Safety should always come first in the workplace.
But yet day in and day out we read or hear about workers being severely injured or killed while working.
Today was another unfortunate example of workplace dangers. This time it was on the Borman Expressway ( I-80/94 ) when a construction worker for Walsh Construction from Gary was hit and killed in a construction zone by a car at 1:30 in the morning.
The driver of the vehicle fled, and police are searching for him this morning.
Unfortunately most of us will forget about this in a day or so. We’ll feel sad for the victim’s family for a minute or two.
It won’t be long before we’ll read or hear about another worker killed in a tragic workplace accident. It could be a highway worker, such as this morning, or a steelworker, or a carpenter, or electrician, or just about anyone who has a job doing anything.
The only ones not at risk of workplace injury are people who are unemployed. Even office workers face some risk, albeit probably minimal.

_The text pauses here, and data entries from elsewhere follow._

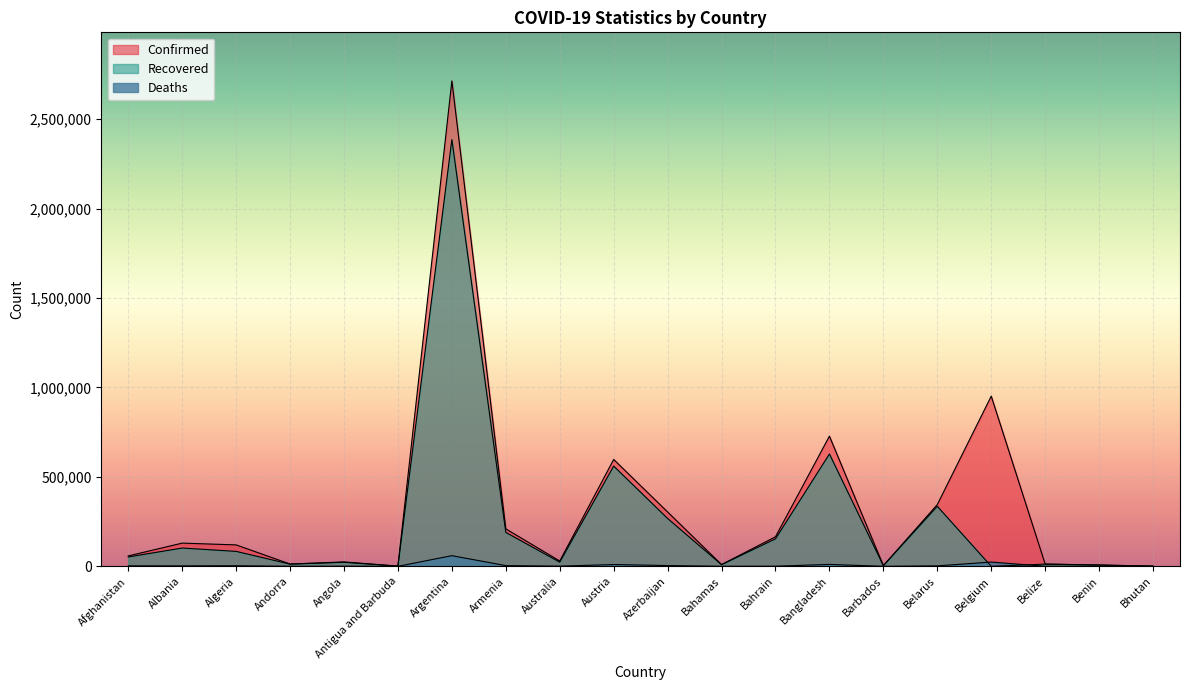

How many lines are shown in the chart?

3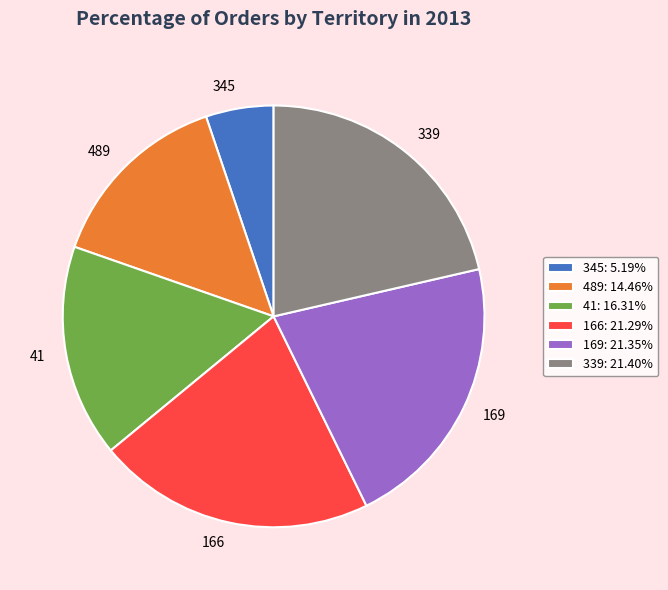

Which slice is the smallest?

345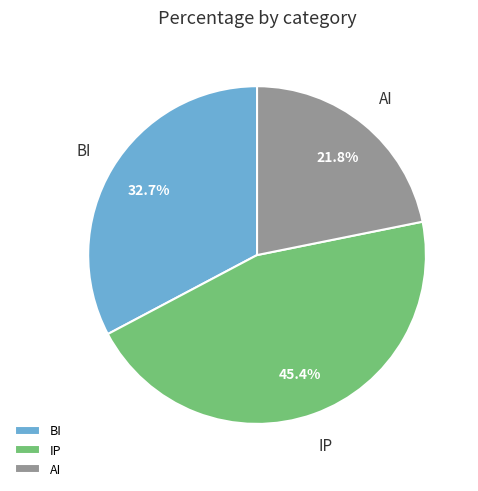

Combined, what portion of the pie is IP and AI?

67.3%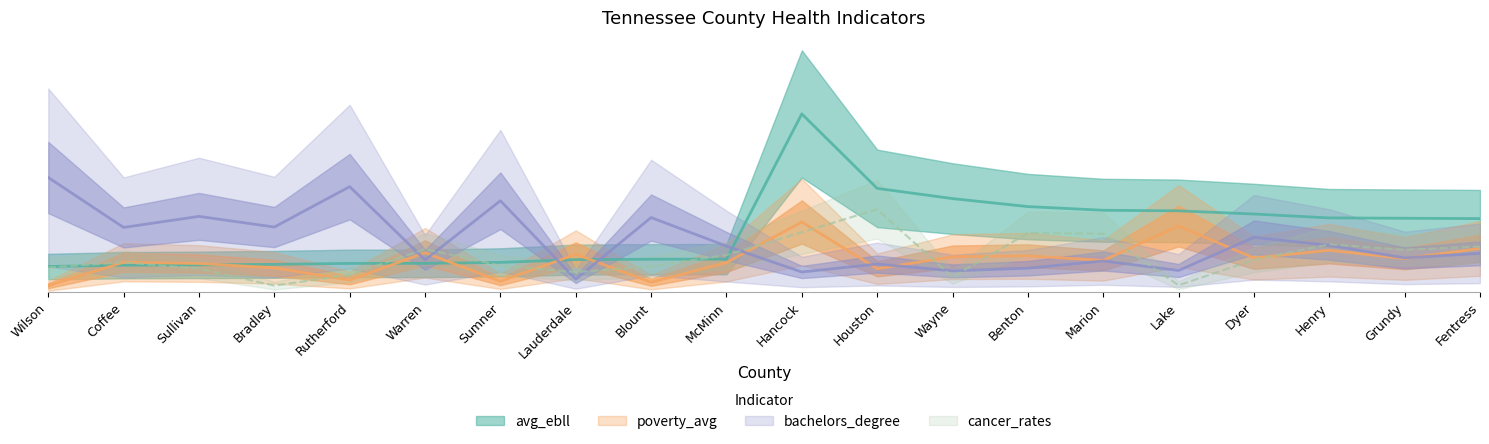

Reading right to left, list all the values displayed in this chart.

avg_ebll: Fentress=5.8	Grundy=5.8	Henry=5.8	Dyer=6.1	Lake=6.4	Marion=6.4	Benton=6.7	Wayne=7.3	Houston=8.1	Hancock=14.0	McMinn=2.6	Blount=2.6	Lauderdale=2.5	Sumner=2.3	Warren=2.2	Rutherford=2.2	Bradley=2.2	Sullivan=2.1	Coffee=2.1	Wilson=2.0
poverty_avg: Fentress=3.4	Grundy=2.6	Henry=3.3	Dyer=2.7	Lake=5.2	Marion=2.5	Benton=2.8	Wayne=2.8	Houston=1.8	Hancock=5.5	McMinn=2.3	Blount=0.8	Lauderdale=3.0	Sumner=0.8	Warren=3.1	Rutherford=0.9	Bradley=1.9	Sullivan=2.2	Coffee=2.3	Wilson=0.5
bachelors_degree: Fentress=3.0	Grundy=2.7	Henry=3.7	Dyer=4.3	Lake=1.7	Marion=2.4	Benton=1.9	Wayne=1.7	Houston=2.2	Hancock=1.6	McMinn=3.6	Blount=5.9	Lauderdale=1.0	Sumner=7.2	Warren=2.5	Rutherford=8.3	Bradley=5.1	Sullivan=5.9	Coffee=5.1	Wilson=9.0
cancer_rates: Fentress=3.6	Grundy=3.3	Henry=3.7	Dyer=2.5	Lake=0.5	Marion=4.6	Benton=4.6	Wayne=1.2	Houston=6.5	Hancock=4.7	McMinn=2.9	Blount=2.0	Lauderdale=1.6	Sumner=2.1	Warren=3.4	Rutherford=1.3	Bradley=0.5	Sullivan=1.8	Coffee=2.3	Wilson=1.9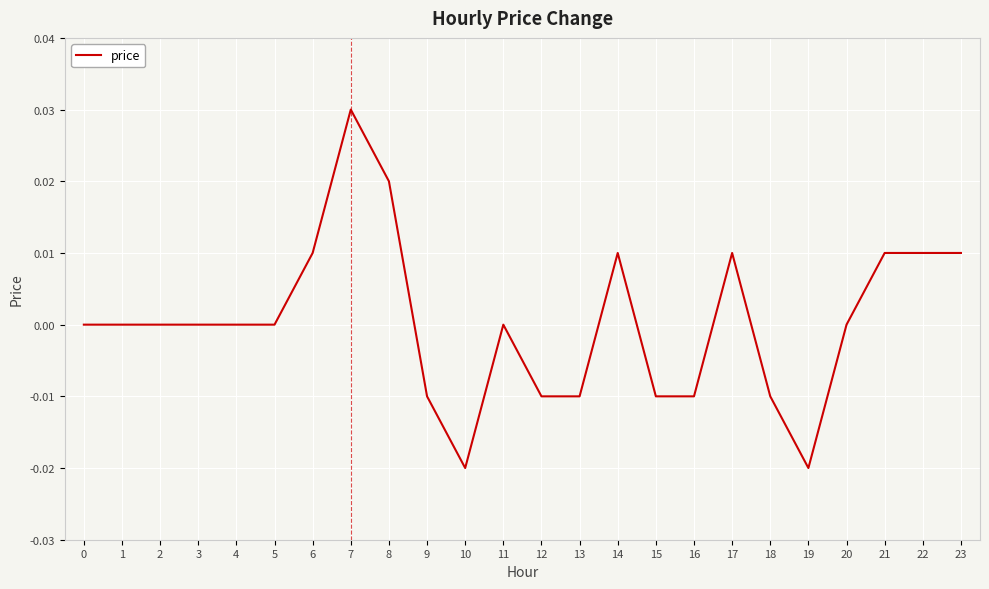

The chart shows a value of 0.0 at 20. True or false?

True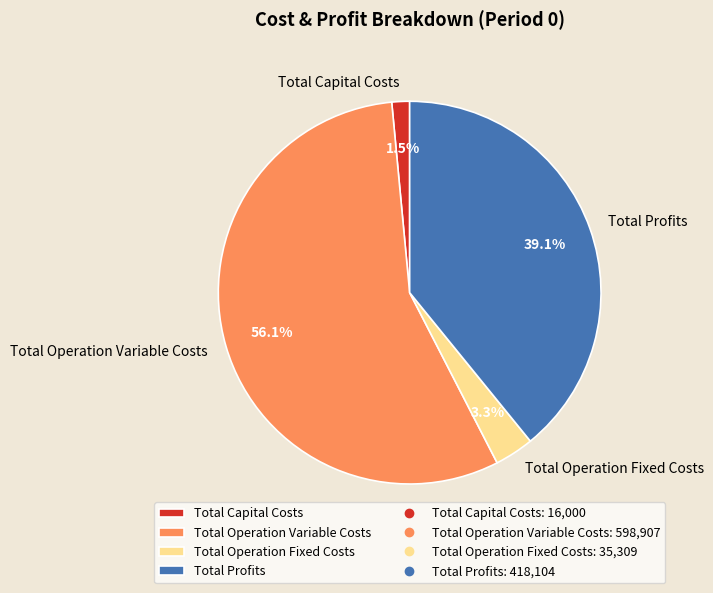

Which category has the smallest portion of the pie?

Total Capital Costs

And yet we also read or hear about jury verdicts to some poor soul who was somehow severely and permanently injured, or killed, in a workplace accident. Often these verdicts are in the millions of dollars. Often the public is outraged at the amounts of damages jury award to victims and/or their families. Unless of course it’s you, or your family member.
More often than not that perception spills over into negative perceptions of personal injury attorneys. They’re called ambulance chasers by some.
The connection people fail to make is that without personal injury attorneys, large penalties in the form of jury verdicts in the millions, companies would have no incentive to make a safer workplace.
For example, why should a company spend $5,000 or $10,000 for a railing around a catwalk? Sure, it would make it safer but they have a good safety record and no OSHA violations.
Boom! Next thing you know your husband, or father, or son just slipped and fell 30 feet and broken several bones. Or worse. Maybe paralyzed, or even killed.
One thing I’ve learned since my time working with Kenneth J. Allen is that a personal injury law practice is not about how much money can an attorney make, but rather incentivizing employers to routinely scrutinize its practices and equipment from a safety standpoint.
Without those PI attorneys out there to advocate for workers and safer workplaces, that poor soul who just fell 30 feet has little, if any recourse short of worker’s compensation.
So the next time you read or hear about a $10 million or $20 million injury verdict, think about the company that may have been negligent about workers’ safety, and not about that PI attorney, who rightfully should be commended not dissimilar to a physician who just saved the life of someone.